Está brumoso y frío esa tarde de invierno de junio, y cuando el ferry se mueve a través del ahogado valle del río de Queen Charlotte Sound, pequeñas islas emergen de la niebla a mi vista, y luego desaparecen nuevamente cuando pasamos. Me recuerdan a todos los que encuentro cuando viajo, apareciendo en mi vida y remodelando mi noción de extraños. Hacen esto de maneras que a menudo subestimo hasta que me dejan.
Aferro la barandilla resbaladiza con una mano y mi cámara con la otra, dejando que el viento impulse mi cabello suelto en enredos peligrosos. Un joven alemán se queda cerca, acunando una gran cámara réflex digital.

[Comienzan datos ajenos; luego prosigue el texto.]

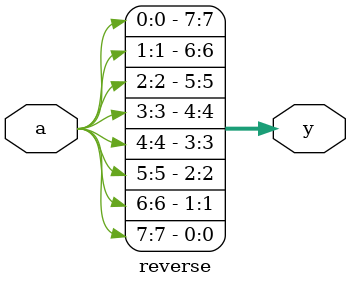
<source format=v>
`timescale 1ns / 1ps
module reverse
	(
	input wire [7:0] a,
	output reg [7:0] y
	);
	
	always @*
	begin
		y[0] = a[7];
		y[1] = a[6];
		y[2] = a[5];
		y[3] = a[4];
		y[4] = a[3];
		y[5] = a[2];
		y[6] = a[1];
		y[7] = a[0];
	end
	
endmodule

</source>
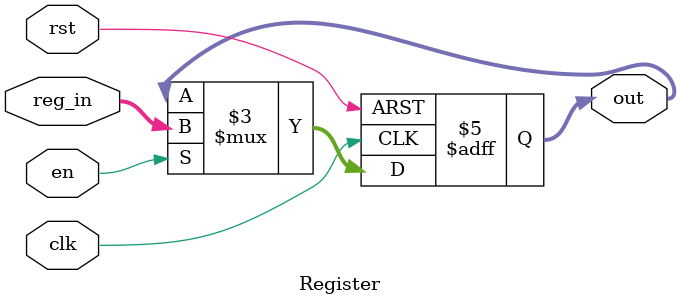
<source format=v>
module Register(clk, rst, en,reg_in, out);
    input clk, rst,en;
    input [7:0] reg_in;
    output reg [7:0] out;

    always @(posedge clk ,posedge rst) begin
        if (rst)
            out = 8'd0;
        else if(en)
            out = reg_in;
        else 
            out = out;
    end

endmodule
</source>
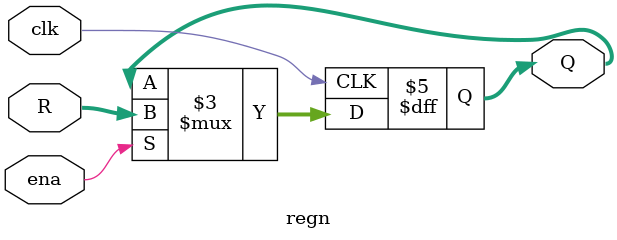
<source format=v>
module regn #(parameter N = 9)
				(input [N-1:0] R,
				input ena, clk,
				output reg [N-1:0] Q);

	always @(posedge clk)
		if (ena) Q <= R;
		else Q <= Q;
			
endmodule

</source>
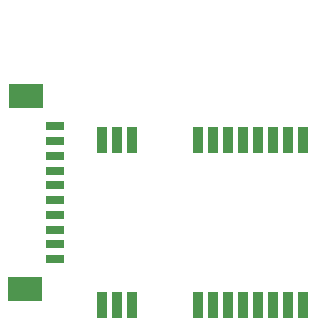
<source format=gbp>
G04*
G04 #@! TF.GenerationSoftware,Altium Limited,Altium Designer,19.0.15 (446)*
G04*
G04 Layer_Color=128*
%FSAX25Y25*%
%MOIN*%
G70*
G01*
G75*
%ADD73R,0.03543X0.08661*%
%ADD74R,0.11811X0.08268*%
%ADD75R,0.06299X0.03150*%
%ADD80C,0.00039*%
D73*
X0754036Y3227456D02*
D03*
X0759036D02*
D03*
X0764036D02*
D03*
X0785965D02*
D03*
X0790965D02*
D03*
X0795965D02*
D03*
X0800965D02*
D03*
X0805965D02*
D03*
X0810965D02*
D03*
X0815965D02*
D03*
X0820965D02*
D03*
Y3282574D02*
D03*
X0815965D02*
D03*
X0810965D02*
D03*
X0805965D02*
D03*
X0800965D02*
D03*
X0795965D02*
D03*
X0790965Y3282613D02*
D03*
X0785965Y3282574D02*
D03*
X0764036D02*
D03*
X0759036D02*
D03*
X0754036D02*
D03*
D74*
X0728643Y3297042D02*
D03*
X0728446Y3232968D02*
D03*
D75*
X0738288Y3242810D02*
D03*
Y3247731D02*
D03*
Y3252653D02*
D03*
Y3257574D02*
D03*
Y3262495D02*
D03*
Y3267416D02*
D03*
Y3272338D02*
D03*
Y3277259D02*
D03*
Y3282180D02*
D03*
Y3287102D02*
D03*
D80*
X0801162Y3321747D02*
D03*
X0801477Y3326747D02*
D03*
X0796162Y3321747D02*
D03*
Y3326747D02*
D03*
X0791162Y3321747D02*
D03*
Y3326747D02*
D03*
M02*

</source>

Es rubio y juvenil, con gafas que le dan un toque nerd. Yo hablo primero.
"Aquí es hermoso."
"Sí, sí", dice, mirando hacia el horizonte. "No puedo capturarlo completamente con una foto".
Él se presenta y conversamos en la cubierta del ferry, los fuertes vientos a menudo roban los extremos de las oraciones, lo que me hace gritar: "¿Qué dijiste?" Varias veces.
Foto: El Ejército de los EE. UU.
Esta es su tercera vez en Nueva Zelanda. Se enamoró de este país la primera vez que lo visitó, y él y su novia están en un viaje de mochilero por ambas islas. Aprendo todo esto en cuestión de segundos. Es curioso lo rápido que un extraño puede convertirse en un conocido.
"Debes visitar de nuevo en verano", me dice Marcus. “La isla del sur es completamente diferente. Parece un país completamente diferente ".
Pequeñas luces aparecen en el horizonte. Nos estamos acercando a la ciudad portuaria de Picton, de donde parte el ferry. Una fina capa de niebla marina me cubre la cara y las rachas furiosas empujan contra el bote ahora, casi tirándome.
"Mejor entra", aconseja Marcus, entrecerrando los ojos hacia el viento.
A medida que avanzamos hacia la puerta de metal pesado, digo: "Tal vez nos volveremos a ver durante nuestros viajes". Él sonríe y me desea un buen viaje.
Nunca volví a ver a Marcus. Surgió como una isla en la niebla, me hizo sonreír y me observó moverse.